Selected extract:
/---

Member of Finnish Parliament
- In office 20 April 2011 – 30 June 2017
- Succeeded by: Matti Torvinen
- Constituency: Lapland

Personal details
- Born: 19 September 1974 (age 51) Lahti, Finland
- Party: Independent
- Other political affiliations: Finns Party (until 2017)
- Alma mater: University of Lapland
- Website: http://www.hannamantyla.fi

= Hanna Mäntylä =

Finnish politician (born 1974)

Hanna Katariina Mäntylä (born 19 September 1974) is a Finnish politician and the former Minister of Social Affairs and Health. She represented the Finns Party until June 2017 and was the second deputy chairwoman of the party. She was elected to the Parliament from Lapland in 2011. She maintained her seat in the 2015 parliamentary election. She was appointed Minister of Social Affairs and Health in May 2015.

On 16 August 2016, Mäntylä announced that she would leave her minister duties for personal reasons and will continue as a Member of Parliament.

\---

Problem: According to the Hanna Mäntylä profile, when was she appointed Minister of Social Affairs and Health?

Dataset records
/---

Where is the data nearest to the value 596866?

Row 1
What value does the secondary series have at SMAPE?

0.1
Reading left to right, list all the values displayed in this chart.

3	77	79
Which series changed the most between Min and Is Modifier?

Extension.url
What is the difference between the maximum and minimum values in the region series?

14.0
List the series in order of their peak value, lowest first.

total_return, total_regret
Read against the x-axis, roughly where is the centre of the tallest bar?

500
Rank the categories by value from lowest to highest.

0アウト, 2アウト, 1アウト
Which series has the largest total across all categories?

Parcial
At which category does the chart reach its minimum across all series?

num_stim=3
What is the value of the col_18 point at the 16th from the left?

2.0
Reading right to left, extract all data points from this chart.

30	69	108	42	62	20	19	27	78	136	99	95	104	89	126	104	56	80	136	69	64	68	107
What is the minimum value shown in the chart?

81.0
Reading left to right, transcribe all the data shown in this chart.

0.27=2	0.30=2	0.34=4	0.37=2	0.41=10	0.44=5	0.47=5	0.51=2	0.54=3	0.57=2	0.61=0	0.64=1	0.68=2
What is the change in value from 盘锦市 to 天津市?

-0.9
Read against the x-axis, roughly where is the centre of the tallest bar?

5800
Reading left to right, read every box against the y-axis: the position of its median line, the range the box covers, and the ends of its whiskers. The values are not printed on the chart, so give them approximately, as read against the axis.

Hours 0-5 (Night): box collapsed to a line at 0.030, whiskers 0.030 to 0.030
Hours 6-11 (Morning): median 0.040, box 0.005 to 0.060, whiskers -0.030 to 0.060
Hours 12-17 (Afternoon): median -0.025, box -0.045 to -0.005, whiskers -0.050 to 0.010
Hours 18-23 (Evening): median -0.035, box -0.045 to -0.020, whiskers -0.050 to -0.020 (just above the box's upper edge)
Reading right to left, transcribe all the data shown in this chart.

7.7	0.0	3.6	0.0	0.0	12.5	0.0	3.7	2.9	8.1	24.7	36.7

\---

Task result: In May 2015.